Wednesday, June 4, 2008

Sunshine on Shanklin

*
This morning the sun shone. So, given that more grey weather is predicted, it seemed like a day to get into action. Breakfast over, I roused Red Fred from his lethargy and set off to have a little explore in Shanklin. Of course, during my frantic search for South Wight Rentals the other day, I’d covered what I now realise was a certain amount of the visitable town, but today I checked out such items as the old village, the seafront, the theatre.
The old village (speed limit 20mph) is very thatched. Not quite as aggressively thatched as Godshill where the whole ancient part of the village looks as if it had been built yesterday, but thatched enough. Much of it, too, seems to be devoted to serving food and drink. Two huge pubs opposite each other, with a cream tea ‘cottage’ challenging from alongside. I’m sure there are some antique dwellings somewhere as well (I tried ‘Rectory Lane’ hopefully), which may be a little more 'natural', but the public face of old Shanklin is very ‘jigsawpuzzle box’.



The seafront I scanned from above, up on the cliffs where the accent is definitely on accommodation. One large old hotel shoulders the next, almost every one sporting a large frontal extension, each and every one immaculate and welcoming looking, each one gazing out to the blue (today) seas, a Victorian and Elizabethan holidaymaker’s delight. For in Shanklin, of course, the accent is heavily on the holiday trade.
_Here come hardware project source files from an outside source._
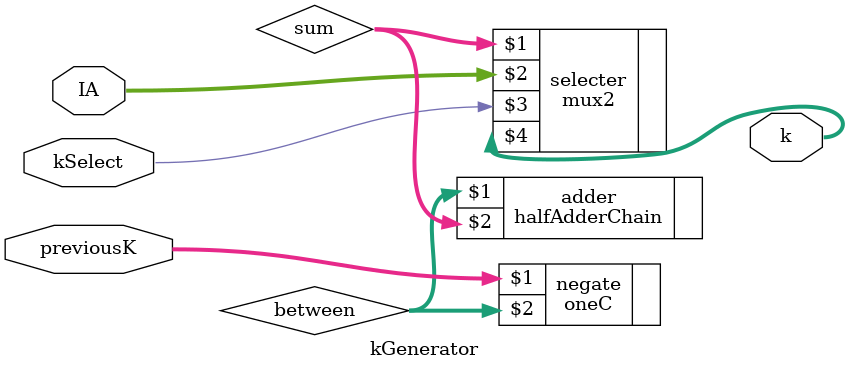
<source format=sv>
module kGenerator(  input logic[31:0] previousK,
                    input logic[31:0] IA,
                    input logic kSelect,
                    output logic[31:0] k);

    logic [31:0] sum, between;
    oneC #(32) negate(previousK, between);
    halfAdderChain adder(between, sum);
    mux2 #(32) selecter(sum, IA, kSelect, k);


endmodule

</source>
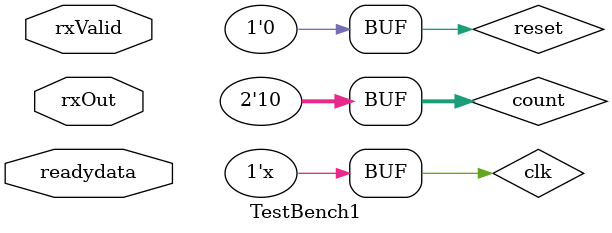
<source format=v>
`timescale 10ns/1ns
module TestBench1(readydata,rxValid,rxOut);
input readydata, rxValid;
input [31:0]rxOut;
reg startTx, write, reset, clk;
reg [7:0]data;
reg [3:0]addin;
reg [2:0]nextState;
reg [1:0]count;
reg signed [7:0]txdata;		//change the dimension based on size [size-1:0]txdata
reg signed [7:0]temp[1:0];	//change the dimension based on size and burst [size-1:0]temp[burst-1:0]
reg [5:0] i,j;
reg [7:0]burst;


topModule topModule(.rxValid(rxValid), .rxOut(rxOut), .readydata(readydata), .txdata(txdata), .startTx(startTx), .data(data), .write(write),.addin(addin),.reset(reset),.clk(clk));

always #10 clk = ~clk;
	
initial begin
reset <= 0;
clk <= 1;
nextState <= 3'd0;
count<=2'd2;
i<=6'd0;
j<=6'd0;

/*Add more indices for higher burst values	
temp[0]<=$random;
....
temp[burst-1]<=$random;
*/

temp[0]<=$random;		//based on burst
temp[1]<=$random;		//based on burst
//temp[2]<=$random;		//based on burst
//temp[3]<=$random;		//based on burst


end

always @(posedge clk)
begin
		
	if(readydata)
	begin	
		txdata <= temp[i];
		i<=i+1;
	end
	
	if (rxValid && (temp[j]==rxOut[7:0])) // change the dimensions of rxOut based on size
	begin
		$display("ok");
		j<=j+1;
	end		
end


always@(posedge clk)
begin
case(nextState)
3'd0:
	begin
		
		
			write <= 1;	    
			data <= 8'd8;  			//Size in bits
			addin <= 4'd01;
			nextState <= 3'd1;
	end
		
3'd1:
	begin
			data <= 8'd4;  			//burst's value
			addin <= 4'd02;	
			nextState <= 3'd2;
			burst <=8'd2;

	end

3'd2:
	begin
			write<=0;	
			nextState <= 3'd5;
			startTx<=1;

	end
3'd5:
	begin
			startTx<=0;
	end


endcase
end
endmodule

</source>
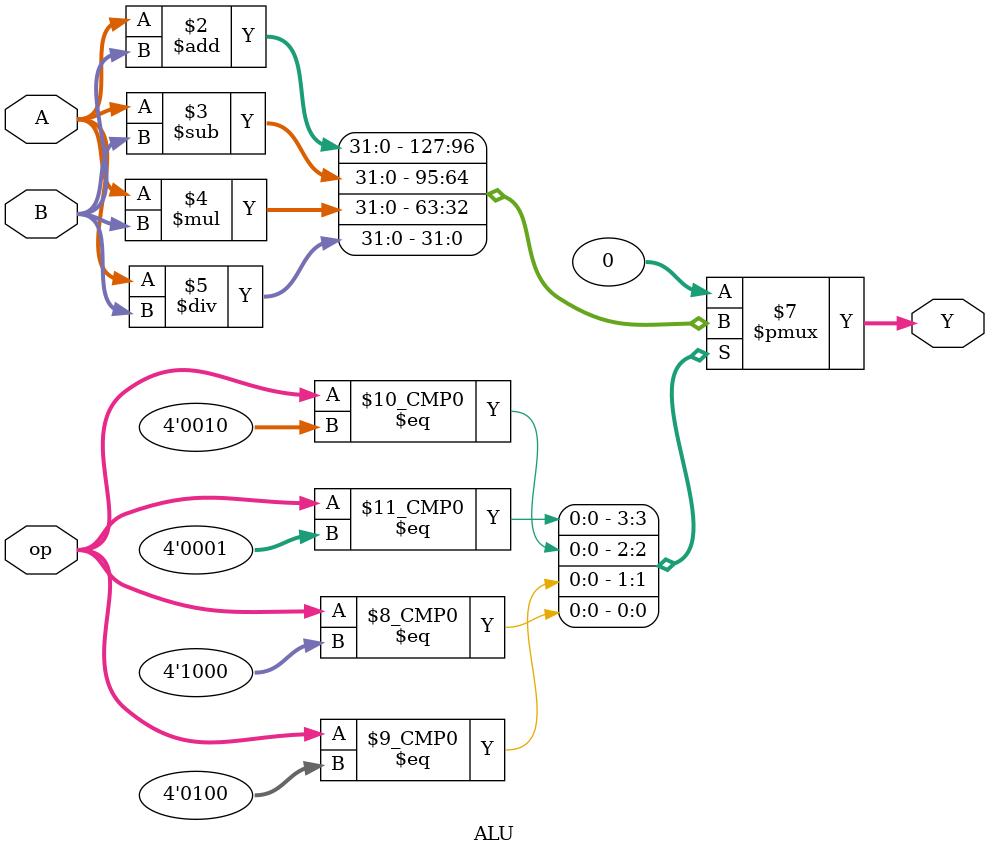
<source format=v>
`timescale 1ns / 1ps


module ALU(
    input [31:0] A, B,
    input [3:0] op,
    output reg [31:0] Y
    );
    
    always @(*)
    begin
        case(op)
            //add overflow flags
            4'b0001: Y = A+B;
            4'b0010: Y = A-B;
            4'b0100: Y = A*B;
            4'b1000: Y = A/B;
            default: Y = 32'b0;
        endcase 
    end
endmodule

</source>
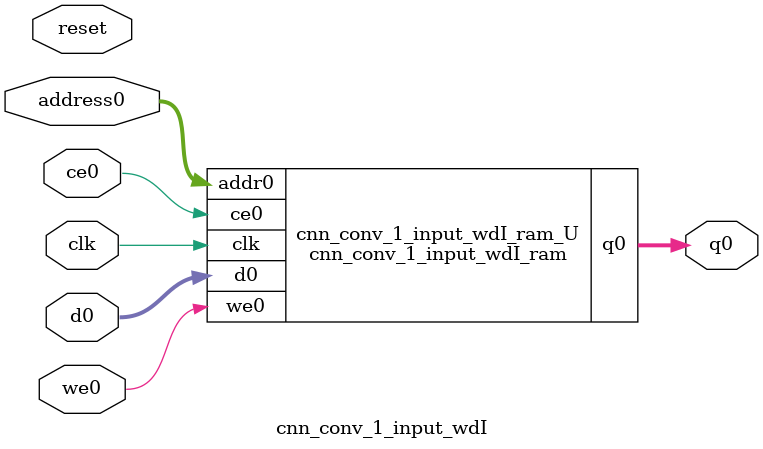
<source format=v>
`timescale 1 ns / 1 ps
module cnn_conv_1_input_wdI_ram (addr0, ce0, d0, we0, q0,  clk);

parameter DWIDTH = 32;
parameter AWIDTH = 7;
parameter MEM_SIZE = 90;

input[AWIDTH-1:0] addr0;
input ce0;
input[DWIDTH-1:0] d0;
input we0;
output reg[DWIDTH-1:0] q0;
input clk;

(* ram_style = "block" *)reg [DWIDTH-1:0] ram[0:MEM_SIZE-1];




always @(posedge clk)  
begin 
    if (ce0) 
    begin
        if (we0) 
        begin 
            ram[addr0] <= d0; 
        end 
        q0 <= ram[addr0];
    end
end


endmodule

`timescale 1 ns / 1 ps
module cnn_conv_1_input_wdI(
    reset,
    clk,
    address0,
    ce0,
    we0,
    d0,
    q0);

parameter DataWidth = 32'd32;
parameter AddressRange = 32'd90;
parameter AddressWidth = 32'd7;
input reset;
input clk;
input[AddressWidth - 1:0] address0;
input ce0;
input we0;
input[DataWidth - 1:0] d0;
output[DataWidth - 1:0] q0;



cnn_conv_1_input_wdI_ram cnn_conv_1_input_wdI_ram_U(
    .clk( clk ),
    .addr0( address0 ),
    .ce0( ce0 ),
    .we0( we0 ),
    .d0( d0 ),
    .q0( q0 ));

endmodule


</source>
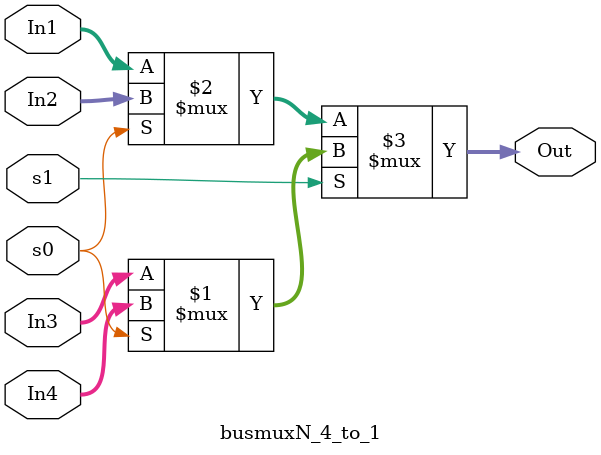
<source format=v>
module busmuxN_4_to_1 #(parameter N = 32) (In1, In2, In3, In4, s1, s0, Out);
	input [N-1:0] In1;
	input [N-1:0] In2;
	input [N-1:0] In3;
	input [N-1:0] In4;
	input s1, s0;
	output [N-1:0] Out;
	
	assign Out = s1 ? (s0 ? In4 : In3) : (s0 ? In2 : In1);
	
endmodule
</source>
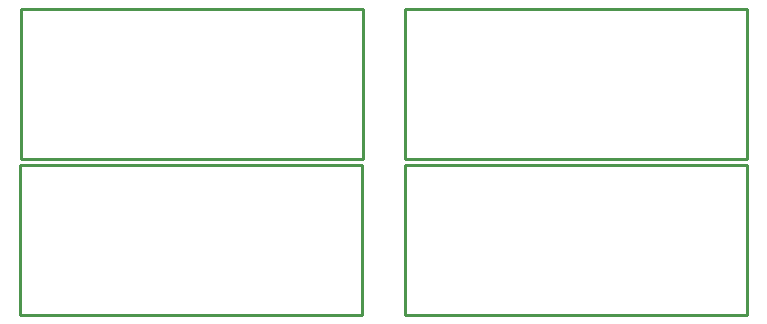
<source format=gm1>
%FSDAX24Y24*%
%MOIN*%
%SFA1B1*%

%IPPOS*%
%ADD24C,0.010000*%
%LNpcb_relayboard-1*%
%LPD*%
G54D24*
X013507Y002500D02*
X024925D01*
Y007500*
X013507D02*
X024925D01*
X013507Y002500D02*
Y007500D01*
X013506Y012688D02*
X024923D01*
X013506Y007688D02*
Y012688D01*
Y007688D02*
X024923D01*
Y012688*
X000674Y007500D02*
X012092D01*
X000674Y002500D02*
Y007500D01*
Y002500D02*
X012092D01*
Y007500*
X000707Y007700D02*
X012125D01*
Y012700*
X000707D02*
X012125D01*
X000707Y007700D02*
Y012700D01*
M02*
</source>
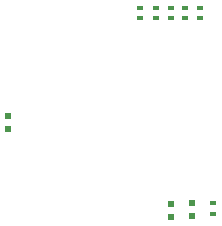
<source format=gbr>
G04 #@! TF.GenerationSoftware,KiCad,Pcbnew,(5.0.2)-1*
G04 #@! TF.CreationDate,2019-06-14T17:16:18-02:30*
G04 #@! TF.ProjectId,arduinoShield,61726475-696e-46f5-9368-69656c642e6b,rev?*
G04 #@! TF.SameCoordinates,Original*
G04 #@! TF.FileFunction,Paste,Bot*
G04 #@! TF.FilePolarity,Positive*
%FSLAX46Y46*%
G04 Gerber Fmt 4.6, Leading zero omitted, Abs format (unit mm)*
G04 Created by KiCad (PCBNEW (5.0.2)-1) date 6/14/2019 5:16:18 PM*
%MOMM*%
%LPD*%
G01*
G04 APERTURE LIST*
%ADD10R,0.500000X0.600000*%
%ADD11R,0.600000X0.400000*%
G04 APERTURE END LIST*
D10*
G04 #@! TO.C,C4*
X75020000Y-138528000D03*
X75020000Y-137428000D03*
G04 #@! TD*
G04 #@! TO.C,C6*
X76780000Y-137300000D03*
X76780000Y-138400000D03*
G04 #@! TD*
G04 #@! TO.C,C12*
X61240000Y-129940000D03*
X61240000Y-131040000D03*
G04 #@! TD*
D11*
G04 #@! TO.C,R10*
X78570000Y-138270000D03*
X78570000Y-137370000D03*
G04 #@! TD*
G04 #@! TO.C,R11*
X77516000Y-121710000D03*
X77516000Y-120810000D03*
G04 #@! TD*
G04 #@! TO.C,R12*
X76246000Y-120810000D03*
X76246000Y-121710000D03*
G04 #@! TD*
G04 #@! TO.C,R13*
X74990000Y-121710000D03*
X74990000Y-120810000D03*
G04 #@! TD*
G04 #@! TO.C,R14*
X73720000Y-120810000D03*
X73720000Y-121710000D03*
G04 #@! TD*
G04 #@! TO.C,R15*
X72430000Y-121710000D03*
X72430000Y-120810000D03*
G04 #@! TD*
M02*

</source>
The theatre, too, without being particularly handsome, is substantial and attractive and just looks like a ‘real theatre’. And, for heaven’s sake, not only is my old friend David McAllister due to turn up there in Hello, Dolly shortly, but – good grief! – Tommy Steele, so long a part of our lives and now over seventy, is still trouping, still starring, this time as Doctor Doolittle. I was so shocked I didn’t even look for the dates. If it’s while I’m here … could I?

Shanklin is a nice town. It’s lively and bustling, full of modern life while retaining much of its Victorian charm. I like it.

From Shanklin, I pointed Red Fred along the coast to Ventnor. Ventnor is responsible for my being here, because it was my daytrip there with Andrew and Wendy Lamb this time last year that convinced me I could spend time here. Or, more specifically, there. Remembering the traffic affluence from last year, I had decided that I would leave Fred in a parking lot in the upper town, and walk to the seafront, but somehow I found ourself in a one-way system that sent us inexorably down … and there we were. And there was a reasonably middle-sized parallel parking place! I zoomed into it frontwards.
I photographed the result, but I’m too ashamed to reprint it here. Suffice it that I did not get a ticket. Oh, having parked in a fashion that is against all my principles, I then found there were large half-empty carparks at both ends of the boulevard. Grrrnch.
I strolled along the front, delighted to notice that the brightly-coloured, eccentric old house whose death I had last year predicted was still there, and bright as ever, watched the little ones playing on the dark tan sand alongside the colourful old-fashioned bathing boxes, and then lit out along the clifftops.



I’d expected this well-known ‘walk’ to be reasonably flat and uneventful but, no! Clifftop paths occasionally succumb and have to be realigned. This one has suffered much and been much remade. Anyway, I stuck with its ups and downs (as did many folk much older and less agile than I), passing through Castle Cove – where there is now no castle, the cretins of the sickly sixties having knocked it down for monetary gain – and Steephill Cove (well-named) where the newest and as yet incomplete addition to the heteroclite clutch of homes and food-and-drinkplaces is a wonderful hardiplank home-to-be with the airs of a plastic lighthouse.



At the top of Steephill Cove’s steep hill you arrive at the Botanical Gardens. It is mostly greenery at this time of the year, but everything is prettily laid out, and so quietly ‘labelled’ as to give you the pleasant feeling that you are simply strolling in someone’s private gardens, rather than being educated. There was a New Zealand section in which I recognised some flax plants … but not much else.
Back in Ventnor, I stopped in for a shandy and sandwich at the Spyglass Inn, where the Lambs and I had lunched happily last year. Alas, no food served before midday (why? don’t people eat in the morning?) so I contented myself with the shandy and returned to Fred.

Getting out of Ventnor is as inexorable as getting in. It is also all 1st and 2nd gear driving and very twisty. So I was quite relieved to find myself on the Whitwell Road and heading homewards. But Fred, whose sense of direction has been excellent so far, got a bit above himself and we overshot our yellow-road turning. Soon, I realised that he had got us lost. But he hadn’t. A few minutes later we rolled up at ... the Rookley co-op! Quite right, Fred. I emptied their shelves of Chateauneuf du Pape and Vache qui rit, grabbed a bottle of pickled onions that definitely wasn’t there on my last visit and some fresh bread rolls (for tonight is picnic on the lawn night), and let Fred take me safely back to Hermitage Court.

Part one of my sunny day accomplished.